» WHAT TO PRODUCE
Transcribe, word for word, all of the entries below, and exclude any pictures from the copy.

» Camera geometry data

■ ■ ■ ■ ■

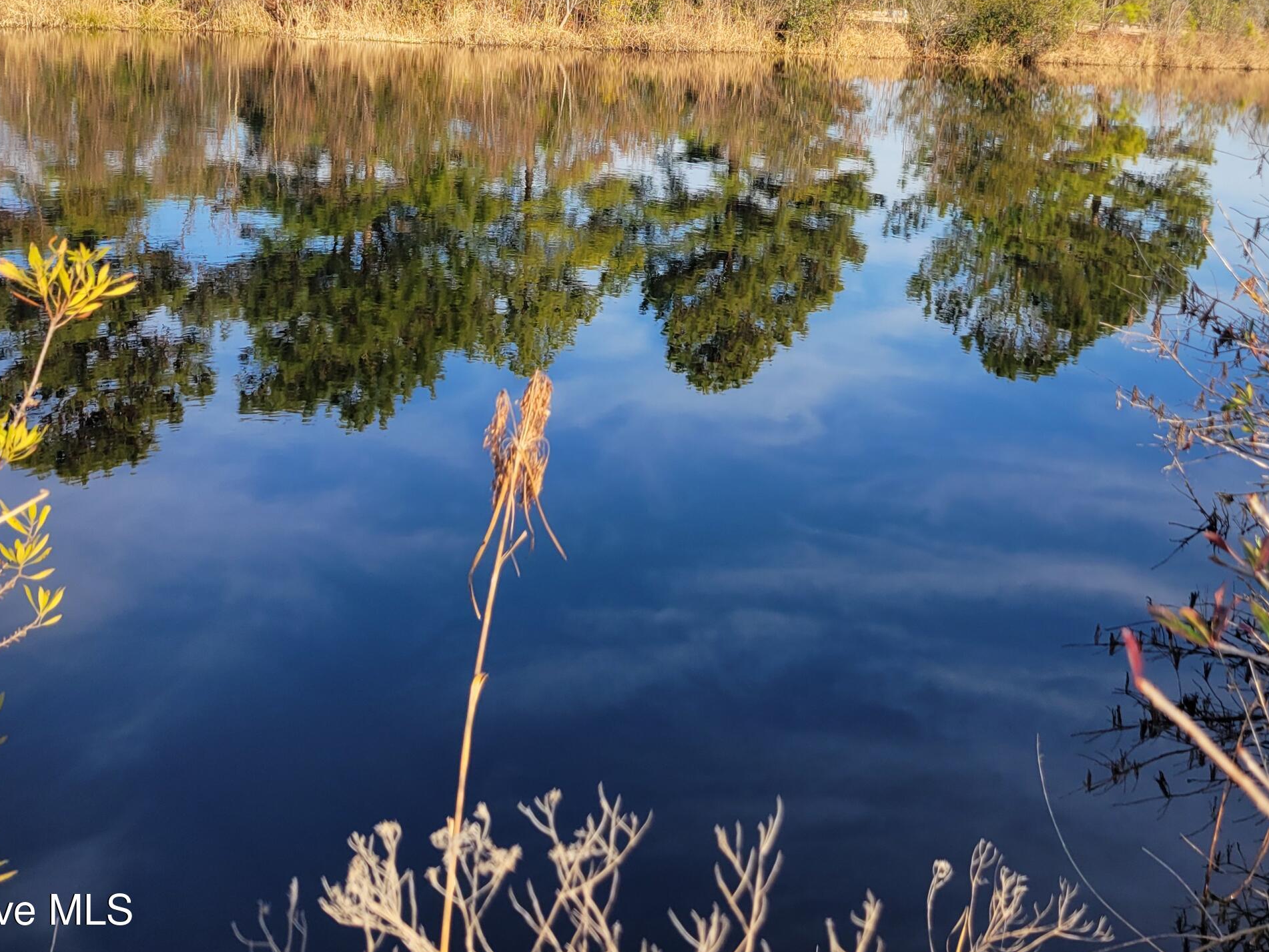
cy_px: 228
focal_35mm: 41
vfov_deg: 34.3
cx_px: 814
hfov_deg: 45.3
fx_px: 1503
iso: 40
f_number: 1.8
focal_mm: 5.4
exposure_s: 1/1208
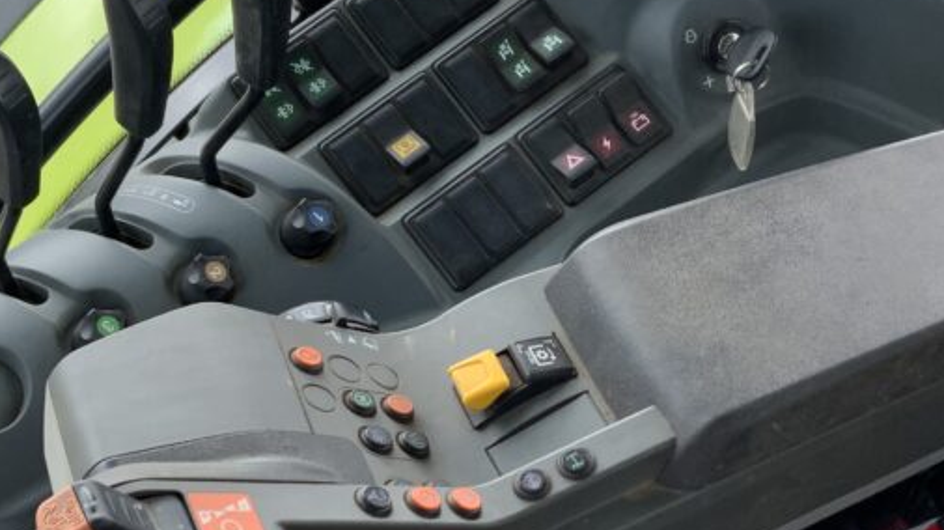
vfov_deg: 18.8
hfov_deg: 32.8
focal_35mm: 64
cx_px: 442
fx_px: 1601
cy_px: 330
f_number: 1.8
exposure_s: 1/122
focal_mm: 3
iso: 20
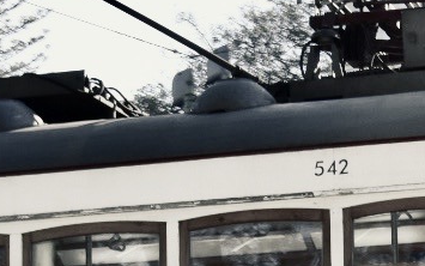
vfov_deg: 8.8
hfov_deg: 13.8
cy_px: 381
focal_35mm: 146
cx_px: 535
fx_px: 1695
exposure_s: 1/250
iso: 360
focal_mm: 21
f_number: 8
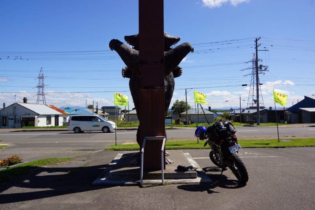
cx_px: 158
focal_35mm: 27
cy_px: 105
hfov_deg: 67.4
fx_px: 236
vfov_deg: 47.9
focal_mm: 18
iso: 100
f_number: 13
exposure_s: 1/160
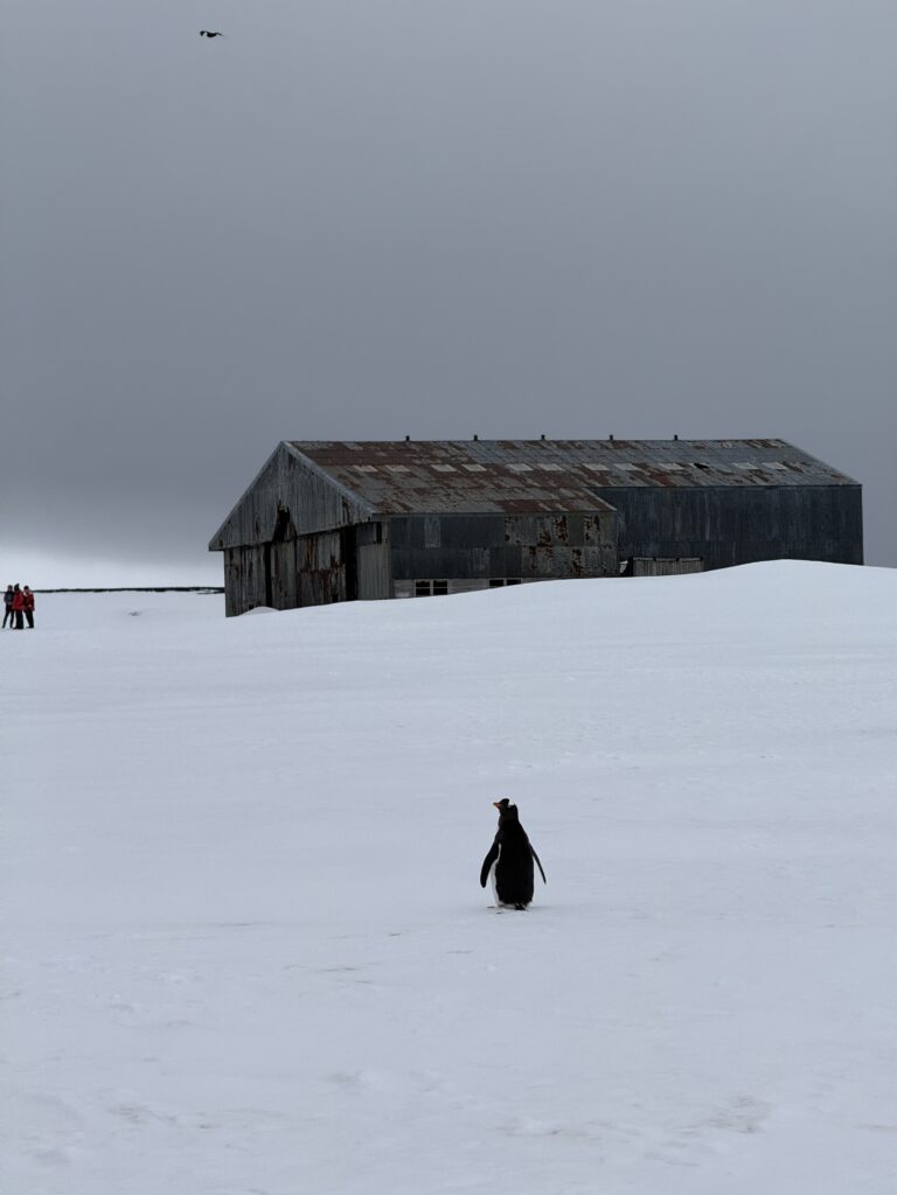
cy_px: 598
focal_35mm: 120
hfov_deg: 12.3
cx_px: 448
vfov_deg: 16.4
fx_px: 4146
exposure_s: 1/2817
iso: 50
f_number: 2.8
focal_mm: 15.66
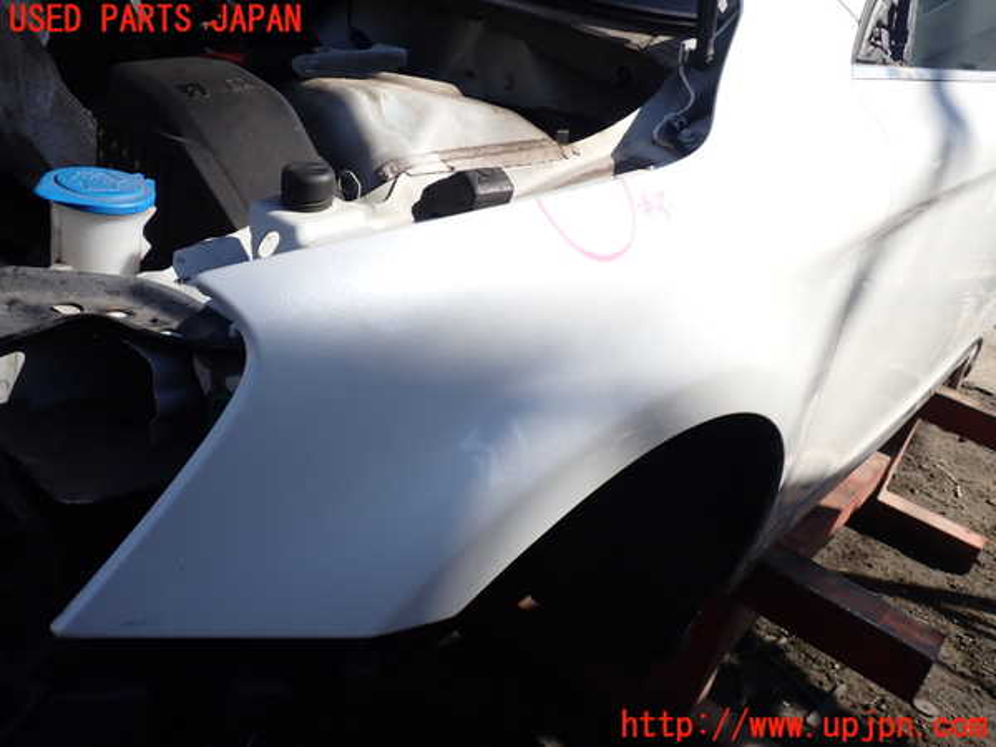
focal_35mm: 30
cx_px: 498
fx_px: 863
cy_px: 374
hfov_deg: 60.0
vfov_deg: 46.8
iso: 100
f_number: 3.2
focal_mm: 5.4
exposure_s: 1/1000
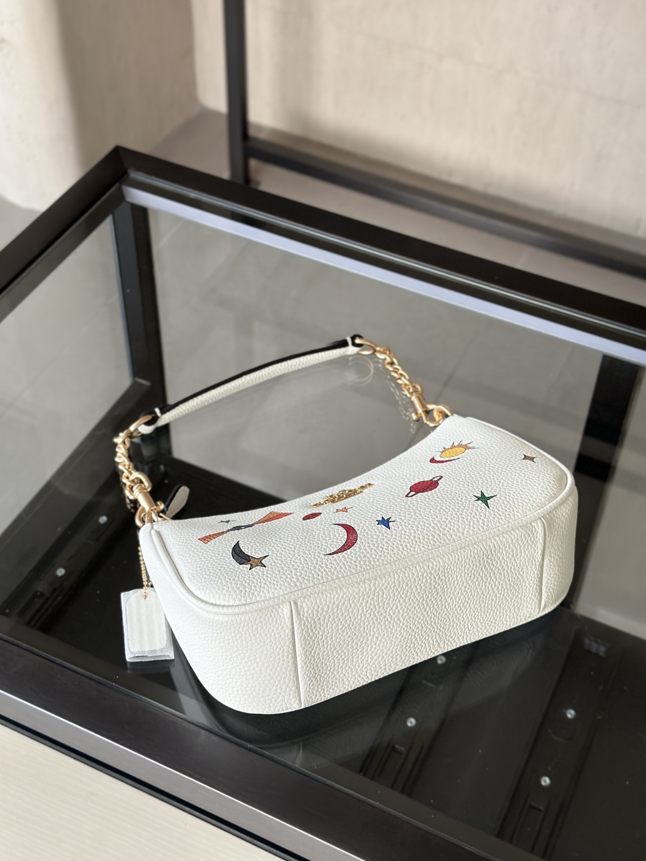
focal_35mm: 49
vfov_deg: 38.9
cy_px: 433
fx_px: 1219
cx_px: 329
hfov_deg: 29.7
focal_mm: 6.86
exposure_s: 1/75
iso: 125
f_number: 1.78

■ ■ ■ ■ ■

» ANSWER TO THE PROBLEM
cy_px: 228
focal_35mm: 41
vfov_deg: 34.3
cx_px: 814
hfov_deg: 45.3
fx_px: 1503
iso: 40
f_number: 1.8
focal_mm: 5.4
exposure_s: 1/1208
vfov_deg: 18.8
hfov_deg: 32.8
focal_35mm: 64
cx_px: 442
fx_px: 1601
cy_px: 330
f_number: 1.8
exposure_s: 1/122
focal_mm: 3
iso: 20
vfov_deg: 8.8
hfov_deg: 13.8
cy_px: 381
focal_35mm: 146
cx_px: 535
fx_px: 1695
exposure_s: 1/250
iso: 360
focal_mm: 21
f_number: 8
cx_px: 158
focal_35mm: 27
cy_px: 105
hfov_deg: 67.4
fx_px: 236
vfov_deg: 47.9
focal_mm: 18
iso: 100
f_number: 13
exposure_s: 1/160
cy_px: 598
focal_35mm: 120
hfov_deg: 12.3
cx_px: 448
vfov_deg: 16.4
fx_px: 4146
exposure_s: 1/2817
iso: 50
f_number: 2.8
focal_mm: 15.66
focal_35mm: 30
cx_px: 498
fx_px: 863
cy_px: 374
hfov_deg: 60.0
vfov_deg: 46.8
iso: 100
f_number: 3.2
focal_mm: 5.4
exposure_s: 1/1000
focal_35mm: 49
vfov_deg: 38.9
cy_px: 433
fx_px: 1219
cx_px: 329
hfov_deg: 29.7
focal_mm: 6.86
exposure_s: 1/75
iso: 125
f_number: 1.78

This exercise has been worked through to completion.